Another, offered by the ALMBC, is the idea of the essential workers permit for touring parties so they can get back on the road under strict restrictions.
“The ALMBC has long tried to stress that the challenges facing our industry right now sit across multiple layers of government – from federal support for the sector, to the day to day implications of state and territory COVID policy,” Craig Spann tells TMN.
“The bottom line is that our industry just wants to get back to business urgently.
“We realise that any funding support will take time to filter through and without practical on the ground changes our industry has a very bleak outlook.
“That translates to increased capacities in all venues – both indoor and outdoors – along with a national approach to borders to put some confidence back into the touring market.
“To do that, we have been calling on all state and territory governments to actively engage with our industry to work together to find solutions.
“We appreciate and are fully supportive of the public health priorities around COVID.

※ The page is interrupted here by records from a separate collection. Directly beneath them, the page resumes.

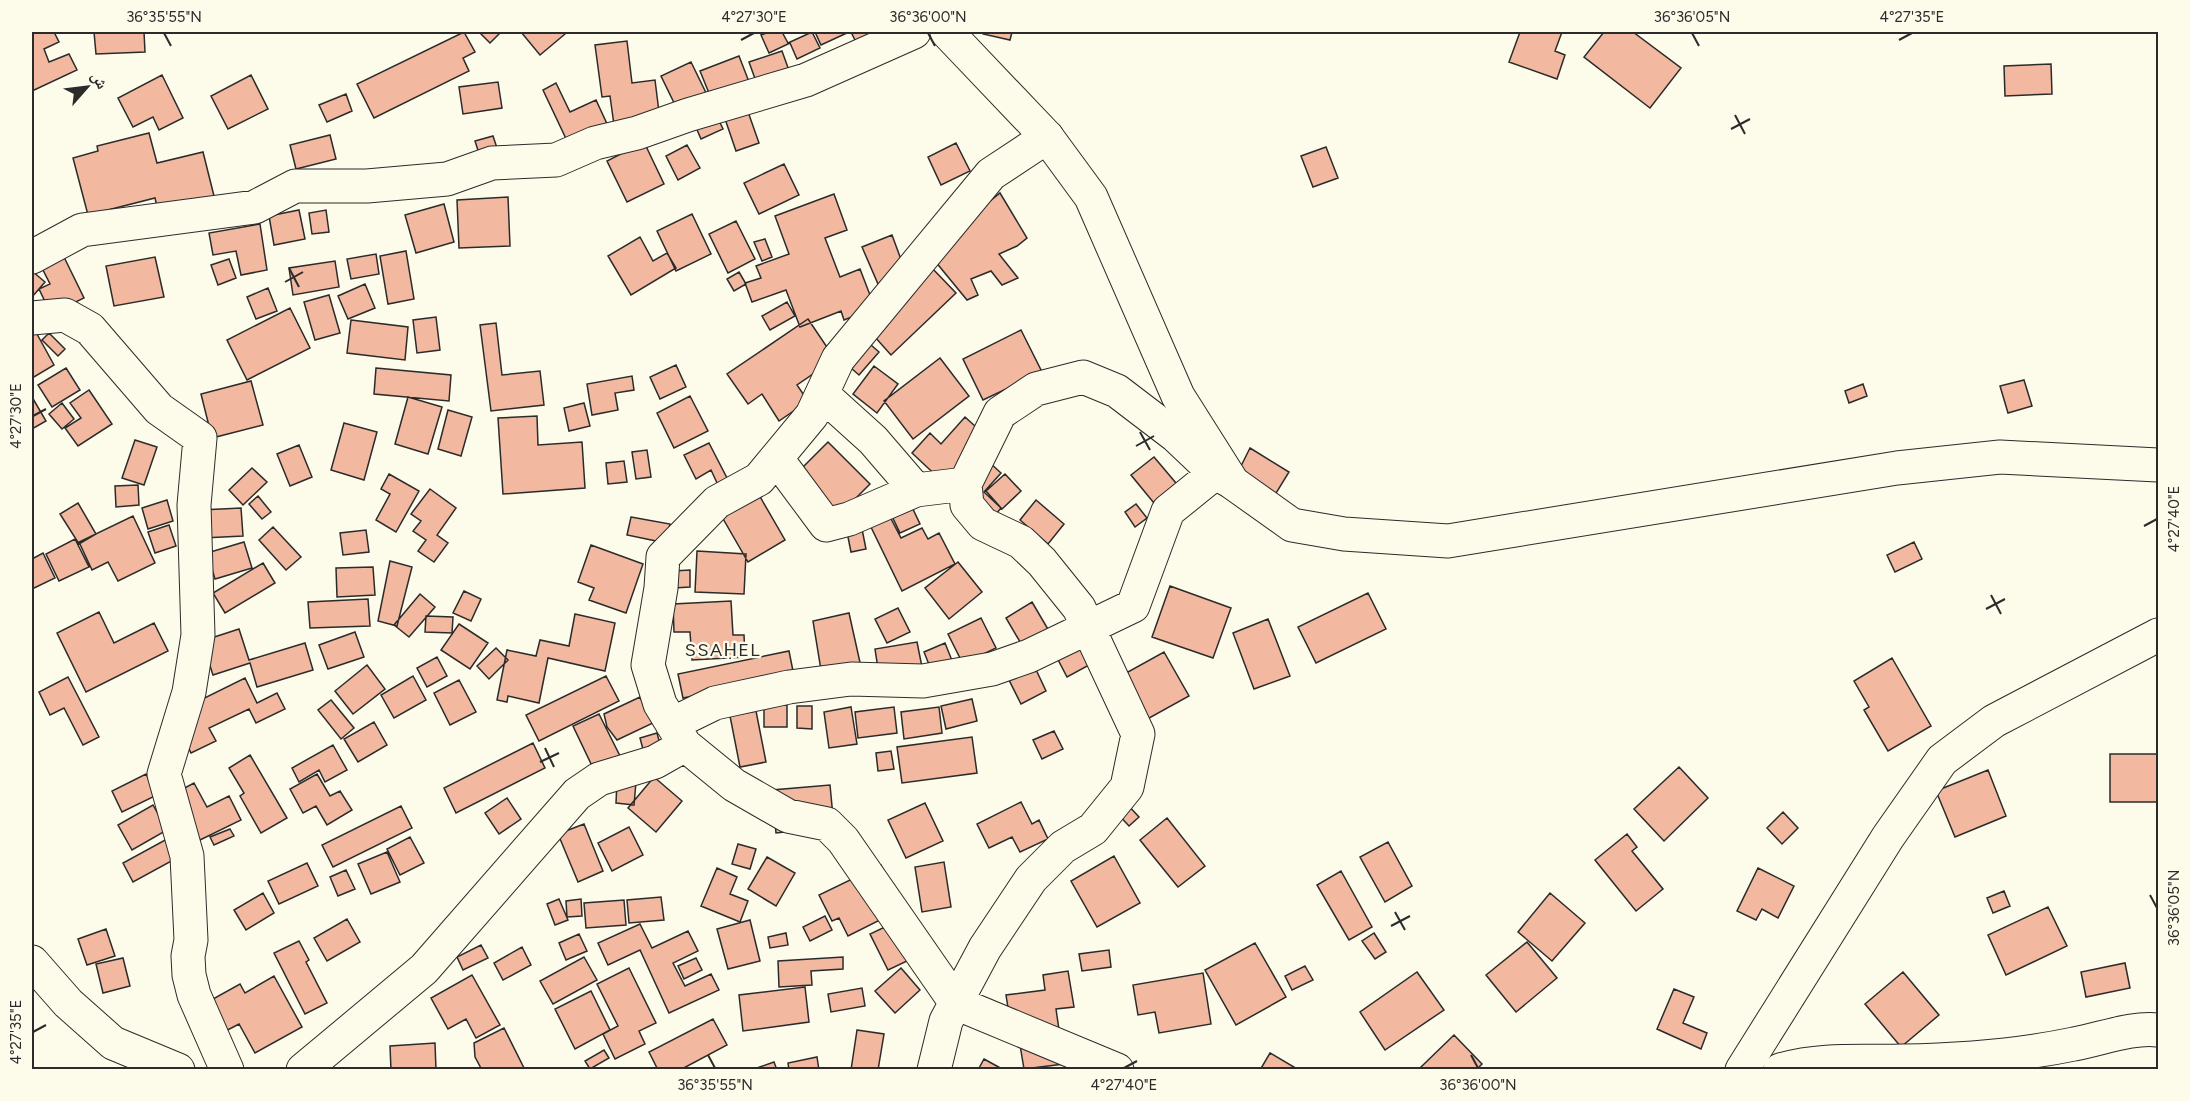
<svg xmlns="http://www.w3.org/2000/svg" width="2190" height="1101" font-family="Figtree,'Noto Naskh Arabic',sans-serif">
<rect width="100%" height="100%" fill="#fdfbea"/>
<!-- building -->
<path fill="#f2b8a0" stroke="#2b2b2b" stroke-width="1.5" d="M32 32H54L59 42 44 49 49 62 69 54 77 70 32 91Z
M94 32H144L145 52 96 54Z
M464 32 475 52 463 58 469 71 374 118 357 84Z
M479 32H501L490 43Z
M521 32H563L565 34 540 55Z
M769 32H782L788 43 812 32 820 48 797 59 790 43 769 53 761 35Z
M815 32H849L821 45Z
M851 32H877L856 42Z
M983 32H1012L1010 40 983 34Z
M1520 32H1562L1555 51 1565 55 1557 79 1509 62Z
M1604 32H1633L1681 68 1650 108 1584 57Z
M627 41 632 83 655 80 660 120 614 125 610 96 602 97 595 45Z
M782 51 791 76 758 87 749 62Z
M739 56 751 87 713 103 700 71Z
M691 62 709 99 679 113 661 76Z
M2051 64 2052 94 2005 96 2004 66Z
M162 75 183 118 159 130 153 117 133 127 118 98Z
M251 75 268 109 228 129 211 96Z
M498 82 502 108 463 114 459 87Z
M556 83 570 112 596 100 608 126 569 145 543 90Z
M346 94 352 111 327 122 319 105Z
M746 106 759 143 736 151 723 113Z
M713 108 723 129 701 139 692 118Z
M149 133 157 163 203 152 215 200 159 215 155 198 88 215 73 158 98 151 97 146Z
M330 135 336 159 296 169 290 145Z
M493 136 500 157 482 163 475 141Z
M644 142 664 184 627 202 607 161Z
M956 143 970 171 941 185 928 157Z
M687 145 700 168 678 180 666 156Z
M1326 147 1338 178 1313 187 1301 156Z
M784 164 799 195 759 214 744 183Z
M1000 193 1027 238 1017 246 999 254 1018 278 1002 285 991 271 971 279 978 295 967 300 935 261 930 250Z
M834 194 847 230 825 238 840 277 860 269 875 308 844 320 841 311 800 327 786 290 752 302 745 283 761 278 756 266 789 254 775 216Z
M508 197 510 246 459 248 457 200Z
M444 204 454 242 416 253 405 215Z
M299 210 305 239 274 245 269 216Z
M326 210 329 232 312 234 309 213Z
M692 214 711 254 676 271 657 231Z
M736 221 755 259 728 273 709 234Z
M260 224 267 270 241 275 236 251 213 255 209 233Z
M892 235 906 273 878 284 862 247Z
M640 237 653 261 667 253 676 268 631 295 608 256Z
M765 239 772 257 762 261 754 242Z
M406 251 414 299 388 304 380 256Z
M376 254 379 274 351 279 347 259Z
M63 255 84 298 51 314 39 289 50 284 41 266Z
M155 257 164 297 114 306 106 266Z
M229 259 236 278 218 285 211 265Z
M335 261 339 287 293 295 289 268Z
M930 266 956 293 891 355 866 327Z
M32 271 45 282 32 297Z
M739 272 746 284 734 291 727 279Z
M365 284 375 308 348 319 338 296Z
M268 288 277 311 256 319 247 297Z
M329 295 340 333 315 340 304 302Z
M787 302 795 316 770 330 762 316Z
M290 308 310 348 247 380 227 340Z
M436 317 440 350 417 353 413 320Z
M808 319 835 359 797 385 808 401 779 421 762 394 748 404 727 374Z
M351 320 408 327 405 360 347 353Z
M496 323 502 375 540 371 544 405 491 411 480 325Z
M32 325 54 365 34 377 32 373Z
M1021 330 1042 372 983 400 963 359Z
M49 333 65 349 58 356 42 340Z
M863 338 879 352 859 375 843 361Z
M940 358 969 396 913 439 884 401Z
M676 365 686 387 660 399 650 377Z
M874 366 898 384 877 413 853 394Z
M66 368 80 390 52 407 38 385Z
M376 368 451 375 449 401 374 394Z
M632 376 634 390 615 393 618 410 592 415 587 384Z
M2024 380 2032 406 2008 413 2000 386Z
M251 381 263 425 212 438 201 394Z
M1863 384 1867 396 1849 403 1845 391Z
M89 390 112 424 78 446 65 428 81 418 70 403Z
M690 396 708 431 674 448 657 413Z
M32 397 46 421 32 429Z
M408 397 442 407 428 454 395 444Z
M62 403 74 419 62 429 49 414Z
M584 403 590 426 569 431 564 408Z
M448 410 472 417 461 456 438 449Z
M537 416 538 445 582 442 585 488 503 494 498 418Z
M965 417 986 436 944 483 912 453 930 433 941 444Z
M344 423 377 432 364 480 331 470Z
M135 440 157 447 144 485 122 478Z
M828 442 870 484 838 516 796 474Z
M709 443 728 480 718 485 711 470 696 479 684 455Z
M299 445 312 477 290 486 277 454Z
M1250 448 1289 472 1270 503 1236 476Z
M647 450 651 477 636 479 632 452Z
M1154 457 1181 489 1158 508 1131 475Z
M624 461 627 482 608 484 606 463Z
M989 462 1001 473 984 492 1001 508 992 519 966 495Z
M252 468 267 482 243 505 229 490Z
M389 474 419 491 396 532 376 520 390 494 381 489Z
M1005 474 1021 491 1002 509 986 491Z
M138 485 139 505 116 507 115 486Z
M755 488 785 540 748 562 718 510Z
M430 489 456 508 437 535 448 543 434 562 418 551 426 540 413 531 421 521 411 514Z
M258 496 271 512 262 519 249 504Z
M167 500 173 521 148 529 142 508Z
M1036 500 1064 524 1048 544 1020 520Z
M78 503 96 534 79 544 60 514Z
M1136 504 1147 518 1135 527 1125 512Z
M911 505 920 524 900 533 891 514Z
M241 508 243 536 203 538 201 510Z
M888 513 901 538 922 528 928 539 939 533 955 564 902 591 869 523Z
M133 516 155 563 118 581 108 562 92 570 79 542Z
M631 517 670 524 666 543 627 535Z
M169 525 176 546 155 553 148 532Z
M273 527 301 557 286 570 259 540Z
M862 529 866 549 851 552 847 532Z
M366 530 369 552 343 555 340 533Z
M75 539 89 567 59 581 46 554Z
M244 542 252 568 215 579 207 553Z
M1914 542 1922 559 1895 572 1887 555Z
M591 545 643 564 626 613 589 600 594 588 578 582Z
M697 551 746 554 744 594 695 592Z
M43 553 55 578 32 589V559Z
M390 561 412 567 397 626 378 621Z
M958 562 982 592 949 619 925 588Z
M263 563 275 583 225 613 213 593Z
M373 567 375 595 337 597 336 568Z
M690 570V587L674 588 673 571Z
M1170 586 1231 608 1213 658 1152 637Z
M464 591 481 599 471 621 453 613Z
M1368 593 1386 629 1316 663 1298 627Z
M420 594 435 607 409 637 394 625Z
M368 599 370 626 310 628 308 602Z
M731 601 733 635H744L745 657 692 660 690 632H674L673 604Z
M1032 602 1052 636 1026 652 1006 618Z
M898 608 910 632 887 643 875 619Z
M99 612 114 643 154 623 168 651 86 692 57 633Z
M849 613 861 667 822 676 813 621Z
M575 614 615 623 605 671 548 658 539 703 508 696 507 702 497 700 507 650 536 656 540 640 569 646Z
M426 616 453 617 452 633 425 632Z
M981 618 996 648 963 664 948 634Z
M1268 619 1290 676 1254 689 1233 633Z
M459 624 488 643 470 669 441 650Z
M239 629 249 660 305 643 313 670 257 687 250 663 213 675 202 641Z
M355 632 364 657 328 669 319 645Z
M1077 638 1091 664 1067 677 1053 650Z
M917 642 922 667 879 675 875 649Z
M945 643 953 663 932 672 924 652Z
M496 648 508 660 489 679 477 666Z
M789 651 794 676 683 698 678 674Z
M1164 652 1189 696 1142 722 1117 678Z
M437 657 447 676 427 687 417 668Z
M1892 658 1931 726 1888 751 1864 710 1869 707 1854 681Z
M1031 659 1046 691 1021 704 1005 672Z
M367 665 385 689 353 714 335 691Z
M413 676 426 700 394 718 381 695Z
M606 676 619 701 539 741 526 715Z
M68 677 99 737 83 745 64 708 50 715 39 692Z
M245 678 257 703 277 693 285 709 256 723 249 709 209 728 216 741 191 753 172 714Z
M459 680 476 712 450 725 434 693Z
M640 697 653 723 617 740 607 727 604 714Z
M972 699 977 721 946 729 941 706Z
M331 700 354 728 341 739 318 710Z
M764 705H787V727H764Z
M797 706H812V729L797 728Z
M851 707 857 744 829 748 824 712Z
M894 707 897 733 858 738 855 712Z
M939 707 942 733 904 739 901 712Z
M756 711 766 762 740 767 730 716Z
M599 714 620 756 593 768 573 726Z
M374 722 387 745 358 762 344 739Z
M1054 731 1063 749 1042 759 1033 740Z
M657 733 661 748 644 753 640 738Z
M972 737 977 773 902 783 897 747Z
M533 743 545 768 456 813 444 788Z
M333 745 347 770 325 782 319 770 299 782 292 768Z
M891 751 894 769 878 771 876 753Z
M2110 754H2158V802H2110Z
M250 755 287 818 261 833 240 796 244 793 229 768Z
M1679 767 1708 798 1664 841 1634 809Z
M1988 770 2006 816 1955 837 1936 791Z
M146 774 157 795 122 812 112 791Z
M317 774 330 796 340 791 352 810 327 825 316 806 303 813 290 789Z
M654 777 682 801 656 832 628 808Z
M617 781 636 782 634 805 616 803Z
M194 783 207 807 229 796 241 820 198 841 173 794Z
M830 785 834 827 776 833 772 790Z
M507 798 521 819 499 834 485 813Z
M1021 802 1032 824 1039 820 1048 839 1020 852 1012 837 989 848 977 824Z
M925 803 943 841 906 858 888 820Z
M1126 803 1139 817 1129 826 1116 812Z
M153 805 167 830 132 850 118 825Z
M401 806 412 828 333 867 322 845Z
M1783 812 1798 828 1782 844 1767 828Z
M1167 818 1205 866 1178 887 1140 840Z
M584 824 603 871 578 882 558 834Z
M629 827 643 855 612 871 598 843Z
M230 829 234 836 214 845 210 837Z
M1627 834 1637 847 1632 851 1663 889 1636 911 1595 860Z
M410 837 424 863 400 875 387 849Z
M167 839 177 858 133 882 123 863Z
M1388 842 1412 886 1385 902 1360 857Z
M738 844 756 849 750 869 732 864Z
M387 852 400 882 371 894 358 864Z
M1114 856 1140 903 1097 927 1071 881Z
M767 857 795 873 776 906 748 889Z
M944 862 951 907 922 912 915 867Z
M307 863 318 886 279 904 268 881Z
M881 865 902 909 848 936 839 918 832 921 819 895Z
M717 868 737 877 730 894 748 901 740 922 701 906Z
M1758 868 1794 886 1778 918 1762 909 1756 920 1737 911Z
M346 870 355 889 338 896 330 877Z
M1341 871 1372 927 1349 940 1317 885Z
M2004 891 2010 906 1993 913 1987 898Z
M263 893 274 913 246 930 234 910Z
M1550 893 1585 923 1552 961 1518 932Z
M661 897 664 920 629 923 627 900Z
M559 899 568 920 555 925 547 904Z
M581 899 582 916 567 917 566 901Z
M624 900 626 925 586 928 584 903Z
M2048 907 2067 946 2006 975 1988 935Z
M825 916 832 930 810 941 803 927Z
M906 917 924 953 888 970 870 934Z
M347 919 360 942 327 961 314 938Z
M750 920 760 961 728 969 717 929Z
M640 924 652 948 688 931 698 951 673 963 685 986 711 974 719 990 669 1013 640 950 608 965 598 943Z
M106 929 115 956 87 965 78 939Z
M786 933 788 945 770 948 768 937Z
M1374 933 1386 952 1375 959 1362 941Z
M579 934 587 951 566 960 559 943Z
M299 941 309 960 306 962 327 1003 305 1014 274 953Z
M1527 942 1557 978 1516 1012 1486 975Z
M1255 943 1286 997 1236 1025 1205 970Z
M481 945 488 958 463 970 457 957Z
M522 947 531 965 503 980 494 963Z
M1109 950 1111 967 1082 971 1079 954Z
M584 957 597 980 553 1004 540 981Z
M843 957V969L811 971 812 985 779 987 778 961Z
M123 958 130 986 103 993 96 964Z
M696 958 702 970 684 979 678 966Z
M2125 963 2130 988 2086 997 2081 972Z
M1305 966 1313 980 1292 990 1285 976Z
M629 968 656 1023 639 1031 645 1044 615 1059 603 1034 618 1026 597 984Z
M901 968 920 990 895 1013 875 991Z
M1068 971 1074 1007 1056 1009 1064 1064 1024 1069 1017 1027H1011L1006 995 1045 990 1043 975Z
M1417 972 1444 1010 1385 1050 1360 1012Z
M1903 972 1939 1015 1901 1047 1865 1004Z
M1203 973 1211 1024 1159 1033 1155 1012 1138 1015 1133 985Z
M472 975 500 1025 476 1038 466 1019 448 1029 431 998Z
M274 976 302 1027 255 1053 239 1024 220 1034 204 1004 240 984 245 993Z
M805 987 809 1022 743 1031 739 995Z
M862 988 865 1006 831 1012 828 994Z
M1674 989 1694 997 1683 1023 1707 1033 1701 1049 1657 1029Z
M591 991 610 1030 575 1049 555 1009Z
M713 1019 727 1045 680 1070H658L649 1052Z
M504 1028 525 1070H482L475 1057 474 1043Z
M857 1030 884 1034 878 1070H851Z
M1454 1035 1482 1064 1476 1070H1424L1421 1067Z
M435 1043 436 1070H391L390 1046Z
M604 1050 609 1058 590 1069 585 1061Z
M1270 1053 1299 1070H1260Z
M817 1057 819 1070H789L788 1063Z
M984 1059 1004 1070H978Z
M774 1062 777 1070H751Z"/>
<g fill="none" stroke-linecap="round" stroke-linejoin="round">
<defs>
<path id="minor" d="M1047 137 991 174 838 359 812 415 759 479 717 502 663 557 661 588 648 665 660 704 685 745 734 785 788 816 827 824 843 840 956 1003 1117 1070
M32 257 82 230 255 207 295 186H367L447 179 492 163 556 160 595 143 637 133 688 115 806 80 914 32
M32 318 65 315 90 329 159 409 200 438 194 505 198 635 189 692 164 774 187 856 191 940 188 956 189 975 194 995 227 1070
M822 394 873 440 916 490
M777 459 826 525 849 519 916 490 965 484
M672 724 715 703 789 687 851 679 923 681 992 669 1029 656 1133 606 1168 511 1215 473
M32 962 68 1003 113 1043 178 1070
M303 1070 424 969 577 794 599 779 655 762 685 745
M934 1070 946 1021 985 948 1031 879 1063 847 1093 829 1127 787 1138 734 1079 608 1042 562 1021 542 983 524 967 505 965 484 1000 413 1036 389 1083 377 1117 391 1176 436 1215 473 1232 482
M1780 1070C1821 1058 1861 1062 1902 1061 1960 1060 2017 1056 2074 1044 2102 1039 2131 1027 2158 1030"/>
<path id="major" d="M947 32 1047 137 1091 197 1178 396 1233 483 1292 525 1344 534 1448 541 1897 468 2000 457 2158 465
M1742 1070 1888 837 1942 760 1994 721 2158 635"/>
</defs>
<!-- minor casing -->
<use href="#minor" stroke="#2b2b2b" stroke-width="35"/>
<!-- major casing -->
<use href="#major" stroke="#2b2b2b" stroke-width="35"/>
<!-- minor -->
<use href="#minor" stroke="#fdfbea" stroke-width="33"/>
<!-- major -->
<use href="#major" stroke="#fdfbea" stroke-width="33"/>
</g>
<!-- ticks -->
<path fill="none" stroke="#2b2b2b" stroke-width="2" d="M164 33 171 46M928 33 935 46M1692 33 1699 46M741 40 754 33M1899 40 1912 33M1735 115 1745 134M1731 129 1750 119M289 268 299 287M285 282 303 272M33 416 46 409M1140 432 1150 450M1136 446 1154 436M2144 526 2157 519M1991 595 2001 614M1986 609 2005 599M545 748 554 767M540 762 559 753M2150 895 2157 908M1395 912 1405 930M1391 926 1410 916M33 1032 46 1025M708 1055 715 1068M1471 1055 1478 1068M1124 1068 1137 1061"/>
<g text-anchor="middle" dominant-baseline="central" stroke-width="4.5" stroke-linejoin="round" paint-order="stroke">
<!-- quarter labels -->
<g font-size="18" letter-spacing="1.5" fill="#2b2b2b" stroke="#fdfbea">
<text x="723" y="650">SSAḤEL</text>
</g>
</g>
<!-- border -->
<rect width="2190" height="1101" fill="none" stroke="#fdfbea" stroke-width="66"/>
<!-- north arrow -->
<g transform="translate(87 87) rotate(62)" stroke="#fdfbea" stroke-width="4.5" paint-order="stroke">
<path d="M0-4.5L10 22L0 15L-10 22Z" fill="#2b2b2b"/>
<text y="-9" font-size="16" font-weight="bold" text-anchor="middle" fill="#2b2b2b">ش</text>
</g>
<rect x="33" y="33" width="2124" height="1035" fill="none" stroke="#2b2b2b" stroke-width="2"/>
<g font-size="15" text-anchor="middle" fill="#2b2b2b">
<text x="164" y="22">36°35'55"N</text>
<text x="754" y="22">4°27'30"E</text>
<text x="928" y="22">36°36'00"N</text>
<text x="1692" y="22">36°36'05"N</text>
<text x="1912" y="22">4°27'35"E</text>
<text transform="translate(16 416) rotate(-90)" y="5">4°27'30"E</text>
<text transform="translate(2174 519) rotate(-90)" y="5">4°27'40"E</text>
<text transform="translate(2174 908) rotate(-90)" y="5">36°36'05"N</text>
<text transform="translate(16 1032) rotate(-90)" y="5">4°27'35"E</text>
<text x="715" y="1090">36°35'55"N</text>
<text x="1124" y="1090">4°27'40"E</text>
<text x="1478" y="1090">36°36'00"N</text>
</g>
</svg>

“But ours is an industry with a deep commitment to innovation and we are confident that if states engage with us directly we can find ways to not only protect our community of music fans, but develop protocols and practices that reduces the impact on our businesses.
“Right now unstainable limits on venues capacities and a collapse of the touring market represents the greatest challenge to our survival.”
A Brisbane Times report showed the financial consequence of politicians not willing to listen.
In one example, Queensland Health refused entry to Holy Holy because one member lived 95 kilometres from a Melbourne CBD hotspot, forcing four sold-out shows at the Tivoli to be axed.
Emails were sent to Queensland’s chief health officer, arts minister Leeanne Enoch and local MP Grace Grace detailing isolation steps the band would take.
The answer was a “blanket no”, Tivoli co-owner Dave Sleswick said.
“Because of that ‘no’, that band had to renegotiate $140,000 worth of tickets they had sold and we lost four shows.
“That one weekend alone we would have lost about $75,000.